Per perf_ctx_lock() the nesting order is:

 cpuctx
   ctx

And here we would have done the inverse. Still I'm not entirely sure it
would've resulted in a deadlock, we typically don't take multiple
ctx->mutex locks, and where we do its either between different context
on the same CPU (eg, moving a software event to the hardware lists), or
between the same context on different CPUs (perf_pmu_migrate_context),
or between inherited contexts (put_event, in child->parent nesting).

None of those cases seem to overlap with this order.

However,

> But as you pointed out, if we grab the exclusive_cnt for per-task
> cpu!=-1 events as well, we don't need to look into other contexts here
> at all.

its irrelevant because we can avoid the entire ordeal ;-)

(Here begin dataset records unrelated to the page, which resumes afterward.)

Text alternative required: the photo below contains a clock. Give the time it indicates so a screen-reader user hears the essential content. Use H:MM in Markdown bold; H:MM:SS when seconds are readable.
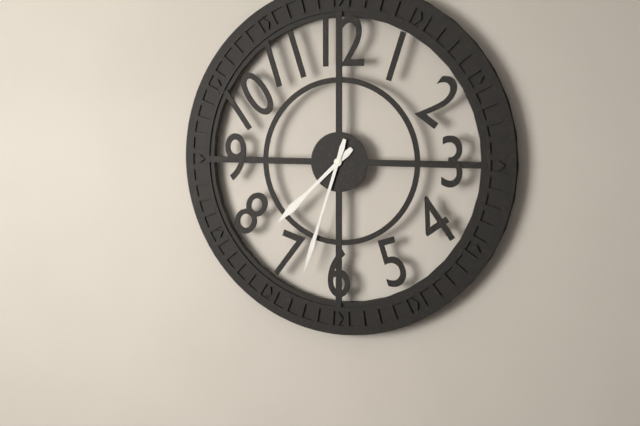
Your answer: **7:33**
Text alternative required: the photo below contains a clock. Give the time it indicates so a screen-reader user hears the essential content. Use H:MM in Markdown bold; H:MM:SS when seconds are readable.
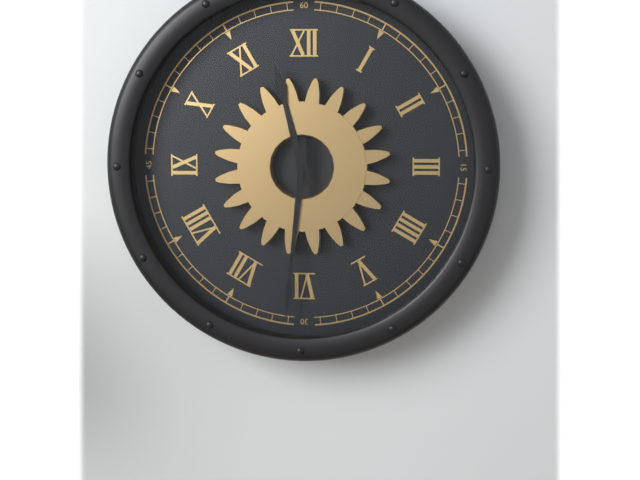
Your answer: **11:31**
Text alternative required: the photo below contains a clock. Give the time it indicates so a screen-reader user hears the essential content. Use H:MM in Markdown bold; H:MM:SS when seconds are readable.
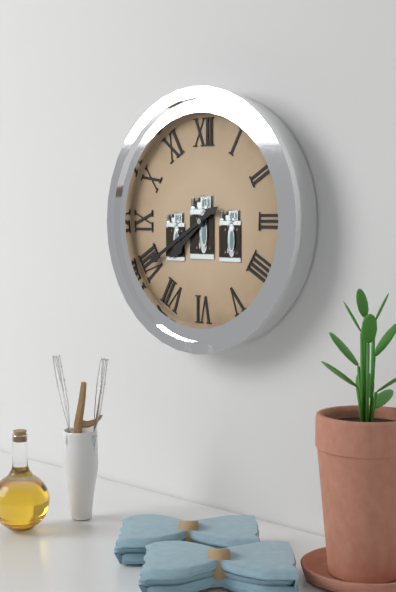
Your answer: **7:40**
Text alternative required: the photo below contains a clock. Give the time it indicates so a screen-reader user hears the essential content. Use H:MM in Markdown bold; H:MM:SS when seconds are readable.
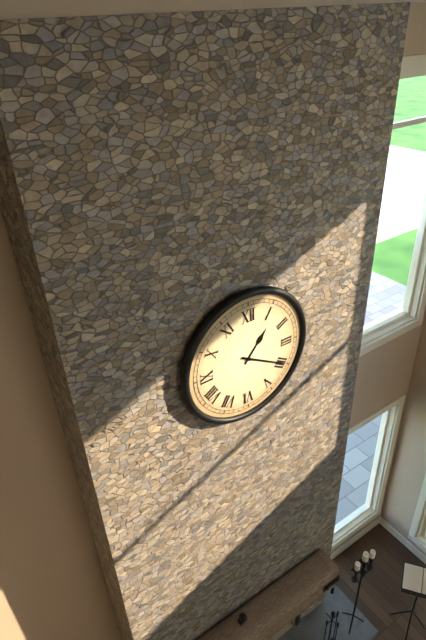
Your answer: **1:20**
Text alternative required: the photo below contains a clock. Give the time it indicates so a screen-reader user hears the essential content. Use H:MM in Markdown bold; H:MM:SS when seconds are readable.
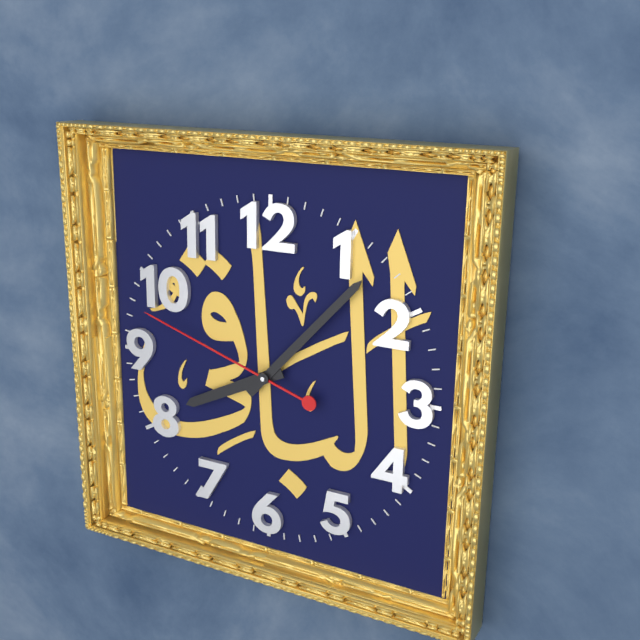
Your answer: **8:07:48**
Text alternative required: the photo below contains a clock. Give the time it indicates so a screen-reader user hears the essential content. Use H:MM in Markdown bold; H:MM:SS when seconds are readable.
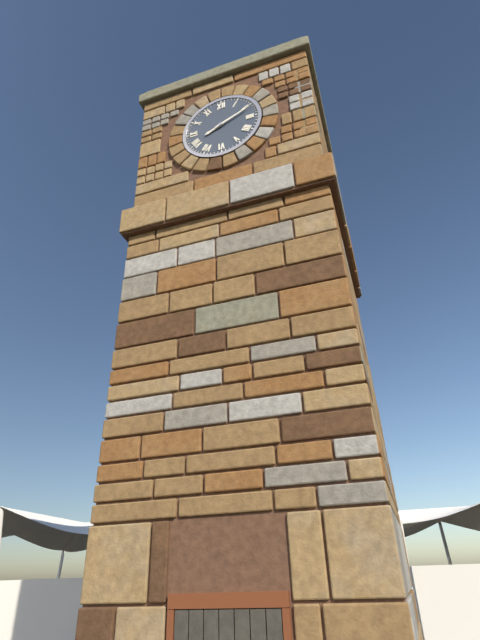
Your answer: **8:11**
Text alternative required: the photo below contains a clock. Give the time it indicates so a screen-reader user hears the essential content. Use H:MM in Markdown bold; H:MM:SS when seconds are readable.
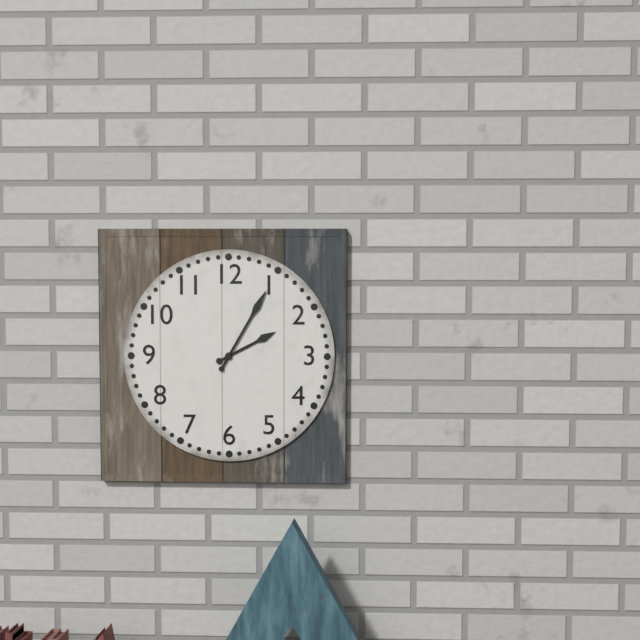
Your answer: **2:05**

> > --- a/kernel/events/core.c
> > +++ b/kernel/events/core.c
> > @@ -3487,6 +3487,9 @@ static void __free_event(struct perf_eve
> >         if (event->destroy)
> >                 event->destroy(event);
> >
> > +       if (event->pmu && event->ctx)
> > +               exclusive_event_release(event);
> 
> It looks like event can be already removed from its context at this
> point, so event->ctx will be NULL and the counter would leak or am I
> missing something?

Yeah, event->ctx is _magic_ ;-)

event->ctx is never NULL, although it can change. Much fun because of
that; see: lkml.kernel.org/r/20150123125159.696530128@infradead.org if
you like to torture yourself a wee bit.

> I used the event->attach_state & PERF_ATTACH_TASK to see if it's a
> per-task counter, which seems reliable even though it might need
> documenting.

Yes, I suppose that is indeed better, I had feared we clear the
ATTACH_TASK state on remove_from_context() like we do all the other
ATTACH states, but we do not.


> > +static bool exclusive_event_ok(struct perf_event *event,
> > +                              struct perf_event_context *ctx)
> 
> Then, maybe exclusive_event_installable() is a better name, because
> this one only deals with the current context; cpu-wide vs per-task
> case is taken care of in perf_event_alloc()/__free_event().

OK.

> > +       /*
> > +        * exclusive_cnt <0: cpu
> > +        *               >0: tsk
> > +        */
> > +       if (ctx->task) {
> > +               if (!atomic_inc_unless_negative(&pmu->exclusive_cnt))
> > +                       return false;
> > +       } else {
> > +               if (!atomic_dec_unless_positive(&pmu->exclusive_cnt))
> > +                       return false;
> > +       }
> 
> So I would like to keep this bit in perf_event_alloc() path and the
> reverse in __free_event(),

Fair enough; exclusive_event_init() ?

> > +
> > +       mutex_lock(&ctx->lock);
> > +       ret = __exclusive_event_ok(event, ctx);
> > +       mutex_unlock(&ctx->lock);

And as you pointed out on IRC, this needs to be in the same section as
install_in_context() otherwise we have a race.

> > +       if (!ret) {
> > +               if (ctx->task)
> > +                       atomic_dec(&pmu->exclusive_cnt);
> > +               else
> > +                       atomic_inc(&pmu->exclusive_cnt);
> > +       }
> 
> in which case we don't need to undo the counter here, because it will
> still go through __free_event() in the error path.

OK; exclusive_event_destroy() ?